Question: The maximum value of refractive index of a material of prism which allows the passage of light throu...

Question

The maximum value of refractive index of a material of prism which allows the passage of light through it when the angle of prism is $A$ is:
A. $\sqrt {1 + {{\sin }^2}\dfrac{A}{2}}$
B. $\sqrt {1 + {{\cos }^2}\dfrac{A}{2}}$
C. $\sqrt {1 + {{\tan }^2}\dfrac{A}{2}}$
D. $\sqrt {1 + {{\cot }^2}\dfrac{A}{2}}$

Answer 1

Solution

For the maximum value of refractive index, the angle of incident is with respect to the surface of the prism and since there is only refraction of light takes place so there will not be total internal reflection and use Snell’s law and thermodynamic property.

Formula used:
According to the Snell’s law, the refractive index is given by $\mu = \dfrac{{\sin i}}{{\sin r}}$
where, $i$ is the angle of incident of light and $r$ is the angle of refraction.
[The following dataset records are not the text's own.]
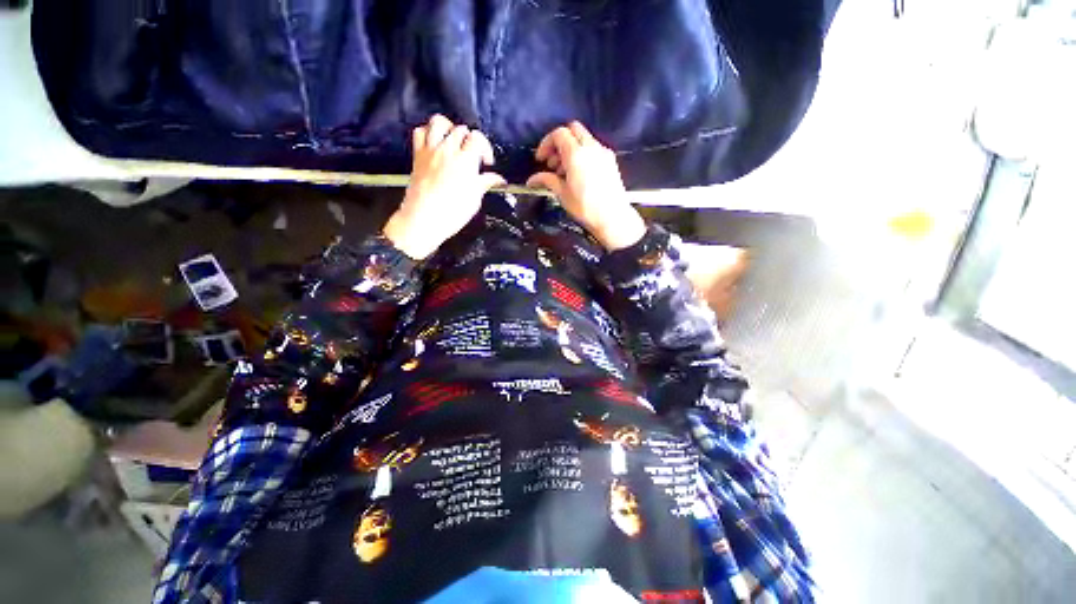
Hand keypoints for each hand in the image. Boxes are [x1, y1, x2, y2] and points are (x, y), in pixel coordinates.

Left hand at [384, 114, 504, 259]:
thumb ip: (486, 183)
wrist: (424, 218)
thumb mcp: (475, 199)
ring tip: (453, 140)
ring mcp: (431, 150)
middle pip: (461, 130)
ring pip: (439, 122)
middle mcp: (448, 150)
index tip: (486, 162)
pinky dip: (428, 132)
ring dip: (449, 128)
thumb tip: (498, 179)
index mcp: (466, 161)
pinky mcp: (418, 155)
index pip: (478, 139)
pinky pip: (419, 132)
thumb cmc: (452, 212)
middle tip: (471, 155)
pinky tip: (434, 142)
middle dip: (469, 140)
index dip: (485, 148)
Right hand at [526, 121, 644, 250]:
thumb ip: (547, 180)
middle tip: (552, 162)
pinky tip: (578, 174)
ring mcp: (603, 153)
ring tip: (563, 171)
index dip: (546, 143)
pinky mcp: (610, 161)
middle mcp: (591, 148)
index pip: (559, 134)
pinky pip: (593, 149)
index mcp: (577, 154)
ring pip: (583, 138)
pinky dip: (582, 154)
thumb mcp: (562, 194)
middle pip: (572, 130)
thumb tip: (532, 179)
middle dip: (559, 142)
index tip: (541, 159)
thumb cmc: (586, 208)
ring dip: (570, 148)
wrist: (612, 218)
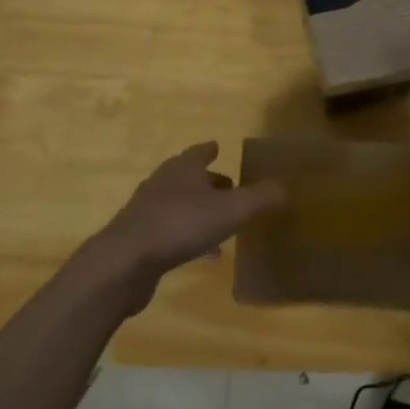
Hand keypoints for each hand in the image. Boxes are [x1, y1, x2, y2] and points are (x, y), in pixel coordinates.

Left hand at [78, 143, 284, 313]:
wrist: (126, 261)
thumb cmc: (181, 224)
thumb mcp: (232, 210)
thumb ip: (260, 198)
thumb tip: (283, 186)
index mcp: (183, 168)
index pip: (199, 152)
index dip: (211, 150)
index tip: (218, 146)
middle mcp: (163, 183)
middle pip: (188, 177)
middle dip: (208, 181)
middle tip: (229, 186)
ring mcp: (147, 211)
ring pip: (178, 204)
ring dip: (199, 210)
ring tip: (221, 223)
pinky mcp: (139, 239)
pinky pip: (171, 232)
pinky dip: (189, 237)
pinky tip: (204, 254)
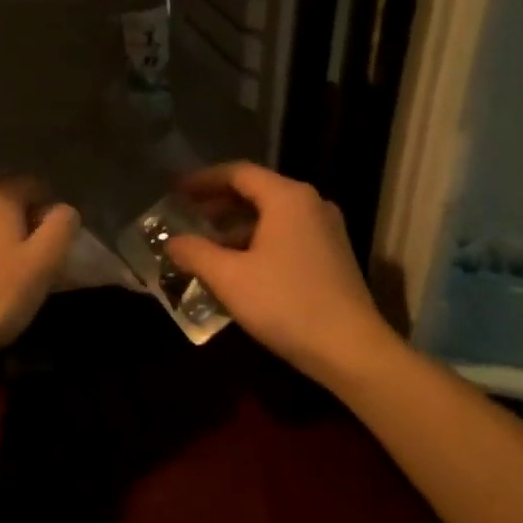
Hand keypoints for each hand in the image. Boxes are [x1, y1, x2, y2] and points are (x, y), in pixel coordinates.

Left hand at [0, 180, 79, 365]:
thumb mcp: (44, 263)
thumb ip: (61, 227)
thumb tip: (64, 210)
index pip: (34, 184)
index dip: (51, 209)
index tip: (58, 242)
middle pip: (6, 198)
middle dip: (25, 220)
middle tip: (37, 256)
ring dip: (0, 235)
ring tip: (10, 269)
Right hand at [163, 162, 396, 384]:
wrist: (351, 349)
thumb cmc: (286, 304)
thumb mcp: (230, 278)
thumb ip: (196, 253)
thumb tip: (172, 242)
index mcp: (287, 198)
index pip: (238, 173)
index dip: (203, 180)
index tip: (177, 191)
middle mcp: (311, 204)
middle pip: (258, 190)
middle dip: (219, 202)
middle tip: (188, 214)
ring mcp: (327, 229)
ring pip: (274, 215)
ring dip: (238, 225)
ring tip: (208, 243)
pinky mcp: (334, 255)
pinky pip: (288, 234)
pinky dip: (260, 240)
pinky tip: (240, 265)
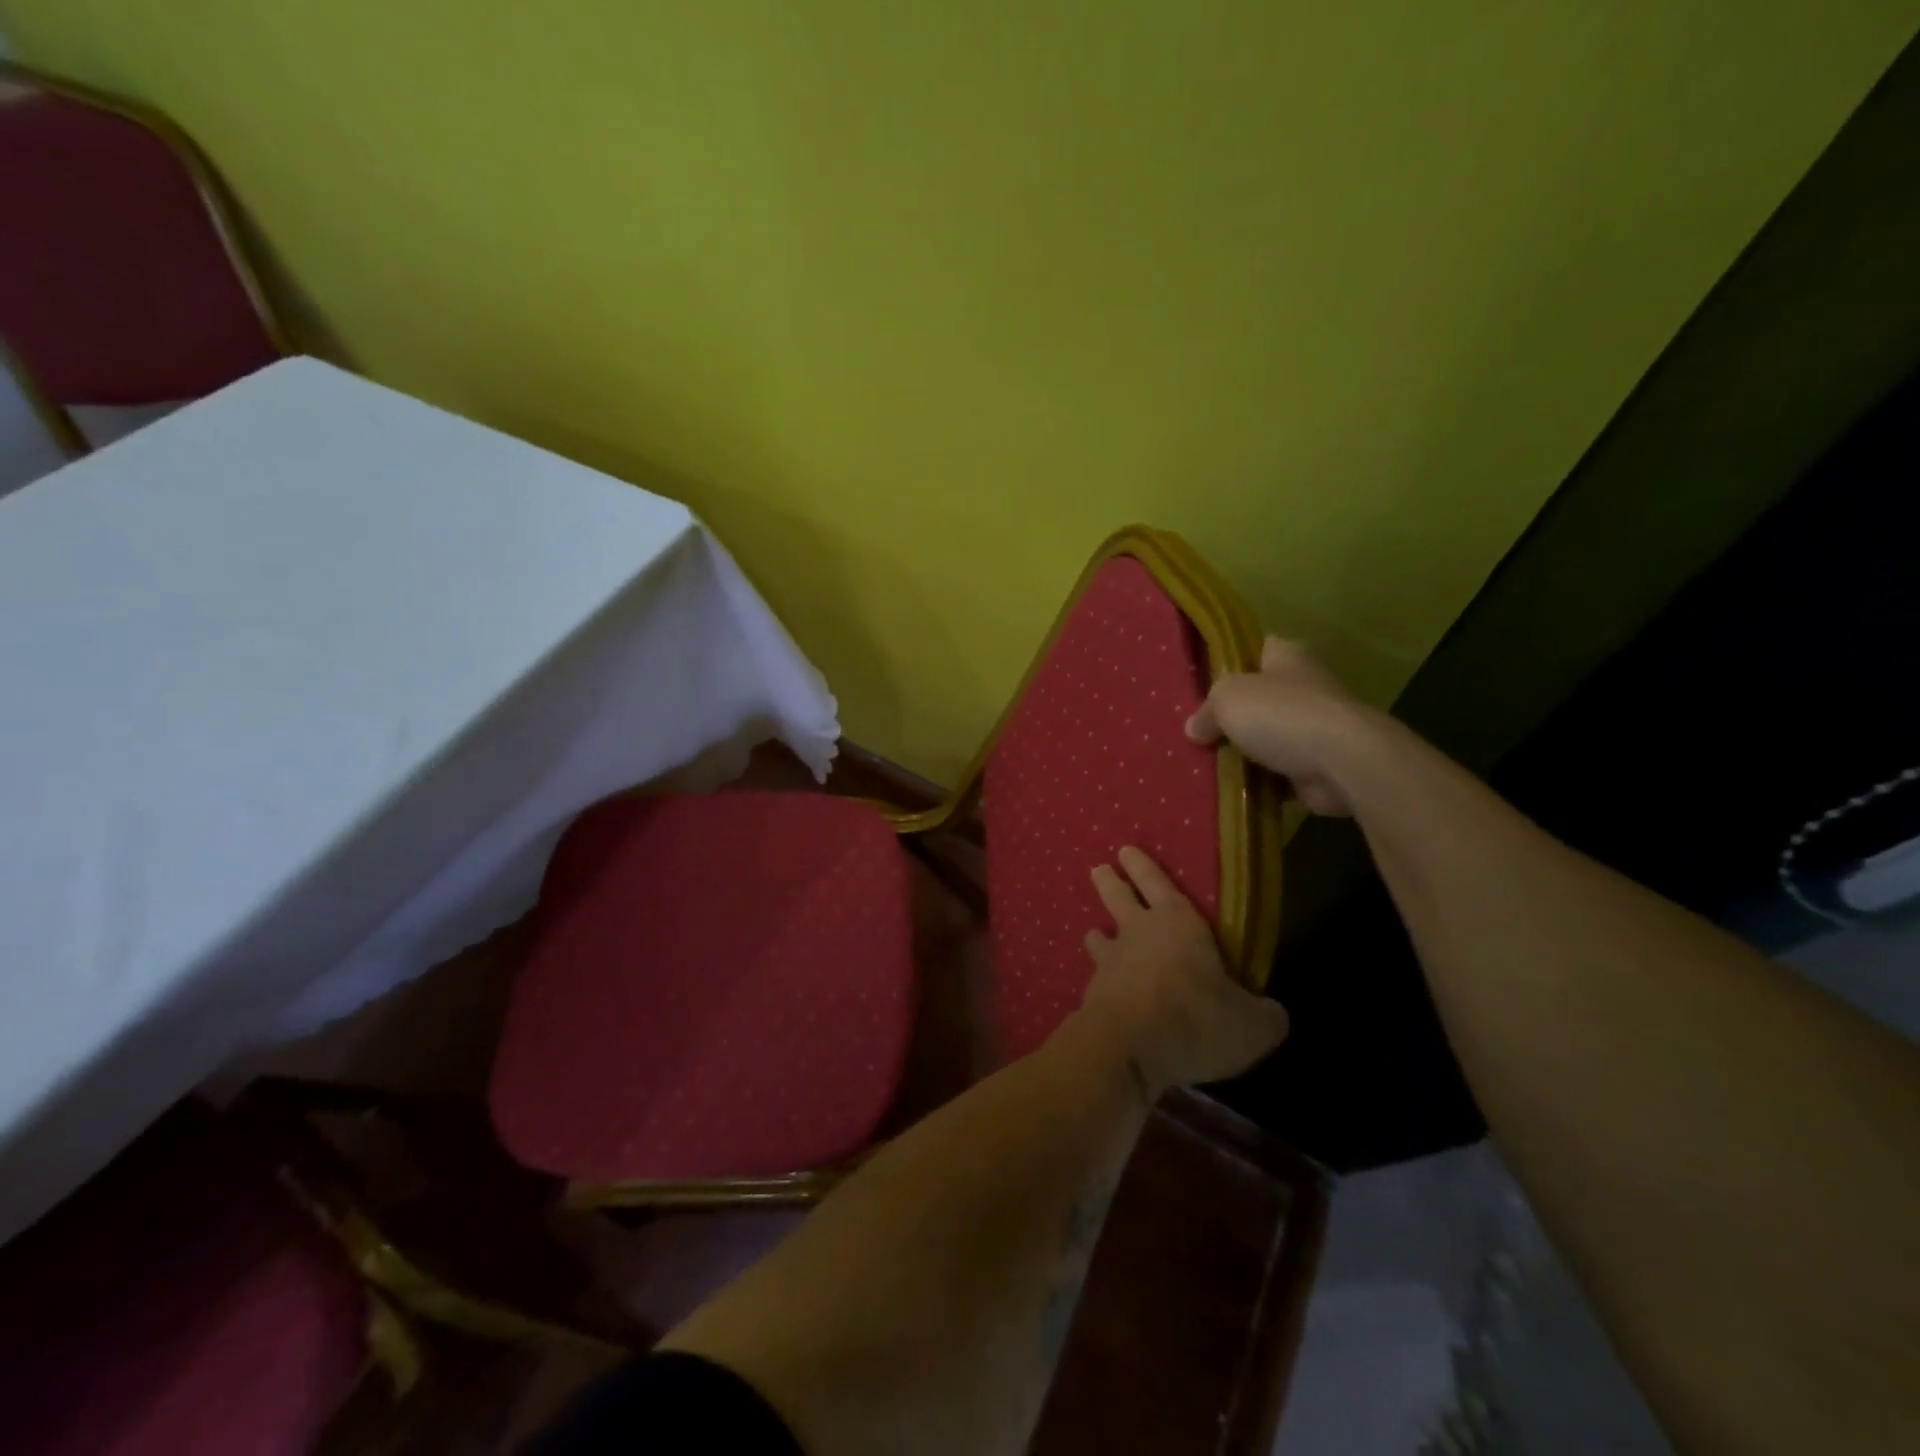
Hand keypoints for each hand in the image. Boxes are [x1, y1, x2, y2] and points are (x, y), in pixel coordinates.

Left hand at [1078, 847, 1290, 1095]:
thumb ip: (1265, 1015)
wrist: (1128, 1049)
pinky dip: (1098, 982)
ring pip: (1099, 938)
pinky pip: (1095, 981)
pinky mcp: (1091, 996)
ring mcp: (1109, 964)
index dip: (1143, 866)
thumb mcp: (1253, 1025)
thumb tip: (1272, 1013)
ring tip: (1093, 932)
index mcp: (1178, 924)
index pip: (1158, 884)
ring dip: (1097, 934)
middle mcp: (1138, 934)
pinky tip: (1099, 991)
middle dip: (1110, 882)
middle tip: (1099, 869)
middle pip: (1118, 898)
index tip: (1126, 850)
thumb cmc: (1195, 1019)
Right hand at [1185, 637, 1371, 815]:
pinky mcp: (1320, 764)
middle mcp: (1305, 686)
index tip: (1207, 685)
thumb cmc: (1282, 715)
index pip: (1258, 650)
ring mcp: (1316, 727)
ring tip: (1209, 766)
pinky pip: (1280, 772)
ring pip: (1269, 738)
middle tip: (1200, 733)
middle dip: (1235, 717)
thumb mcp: (1226, 700)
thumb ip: (1206, 712)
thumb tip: (1194, 730)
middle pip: (1260, 698)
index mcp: (1288, 657)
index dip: (1233, 664)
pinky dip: (1262, 782)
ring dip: (1247, 754)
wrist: (1342, 763)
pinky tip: (1235, 789)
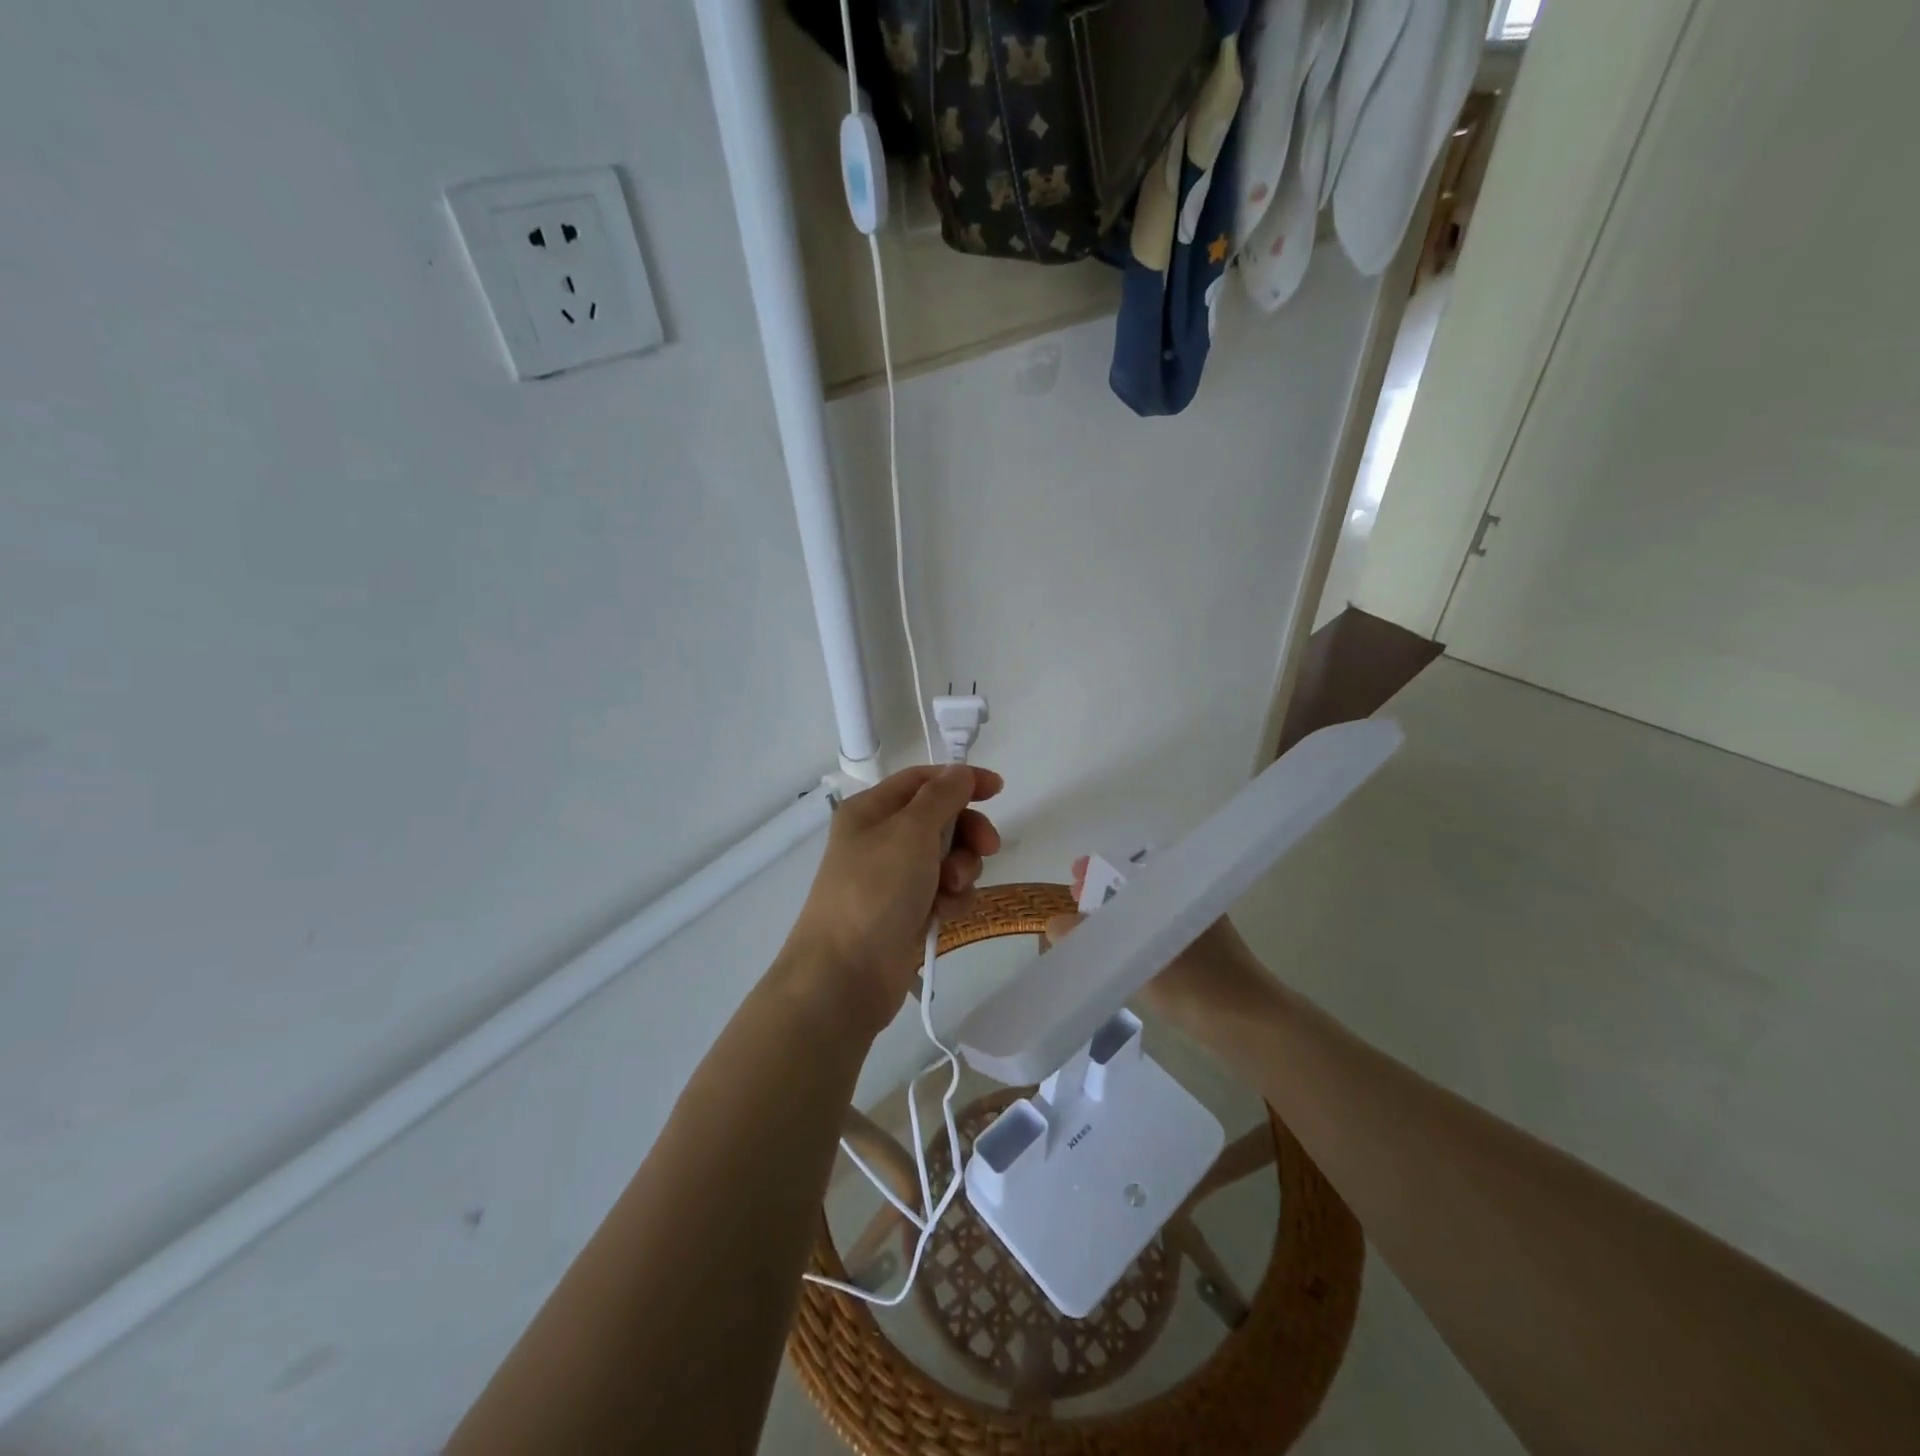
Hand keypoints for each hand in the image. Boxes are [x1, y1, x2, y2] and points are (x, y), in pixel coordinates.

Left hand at [781, 764, 1002, 1037]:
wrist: (845, 975)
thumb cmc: (875, 891)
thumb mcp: (910, 831)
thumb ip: (942, 796)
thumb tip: (960, 771)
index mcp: (871, 810)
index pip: (923, 780)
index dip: (961, 780)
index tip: (998, 790)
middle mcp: (881, 839)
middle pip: (941, 819)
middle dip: (967, 833)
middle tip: (987, 848)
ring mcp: (894, 878)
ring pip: (948, 858)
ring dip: (961, 870)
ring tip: (952, 889)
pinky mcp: (907, 912)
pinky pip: (944, 893)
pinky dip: (951, 900)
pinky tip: (944, 915)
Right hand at [1044, 856, 1271, 1037]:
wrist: (1253, 1027)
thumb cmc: (1198, 983)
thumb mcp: (1136, 957)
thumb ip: (1092, 940)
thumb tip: (1053, 924)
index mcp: (1181, 889)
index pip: (1134, 865)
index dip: (1100, 867)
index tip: (1074, 873)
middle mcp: (1190, 902)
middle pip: (1139, 887)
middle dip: (1104, 891)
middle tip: (1075, 897)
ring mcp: (1196, 931)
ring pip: (1147, 913)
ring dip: (1117, 916)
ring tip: (1087, 928)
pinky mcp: (1199, 958)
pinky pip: (1156, 935)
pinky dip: (1132, 937)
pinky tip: (1114, 954)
Complete step by step answer:
From the question, we know that the angle of the prism is $A$ .Since there is only refraction of light and no total internal reflection. So,

${r_1} = {r_2}$
We know that the angle of prism is equal to the sum of angle of refraction and the angle of emergence. Thus,
$A = {r_1} + {r_2}$
The above equation can be written as,
$A = {r_1} + {r_1}\\\ \Rightarrow{r_1} = \dfrac{A}{2}$
Now we using Snell’s law, the refractive index of the material of the prism will be,
$\mu = \dfrac{{\sin i}}{{\sin {r_1}}}$
Here, $i$ is the angle of incident, which is equal to $90^\circ$ as there is no total internal reflection.
$\mu = \dfrac{{\sin 90^\circ }}{{\sin \left( {\dfrac{A}{2}} \right)}}\\\ \Rightarrow\mu = \dfrac{1}{{\sin \dfrac{A}{2}}}$
Rewrite the above equation,
$\mu = \dfrac{{\sqrt 1 }}{{\sqrt {{{\sin }^2}\dfrac{A}{2}} }}$
Now we use the thermodynamic property, ${\sin ^2}A + {\cos ^2}A = 1$
$\mu = \dfrac{{\sqrt {{{\sin }^2}\dfrac{A}{2} + {{\cos }^2}\dfrac{A}{2}} }}{{\sqrt {{{\sin }^2}\dfrac{A}{2}} }}$
After further simplifying the above equation, we have,
$\therefore\mu = \sqrt {1 + {{\cot }^2}\dfrac{A}{2}}$
Thus, the maximum value of refractive index of a material of prism which allows the passage of light through it when the angle of prism is $A$ is $\sqrt {1 + {{\cot }^2}\dfrac{A}{2}}$ .

Hence option D is correct.

Note: The relation between the refractive index and angle of minimum deviation is expressed as, $\mu = \dfrac{{\sin \dfrac{{A + {\delta _m}}}{2}}}{{\sin \dfrac{A}{2}}}$
where ${\delta _m}$ is the minimum deviation and $A$ is the angle of prism. In the case of minimum deviation, the angle of incidence is equal to the angle of emergence and symmetrical refraction takes place.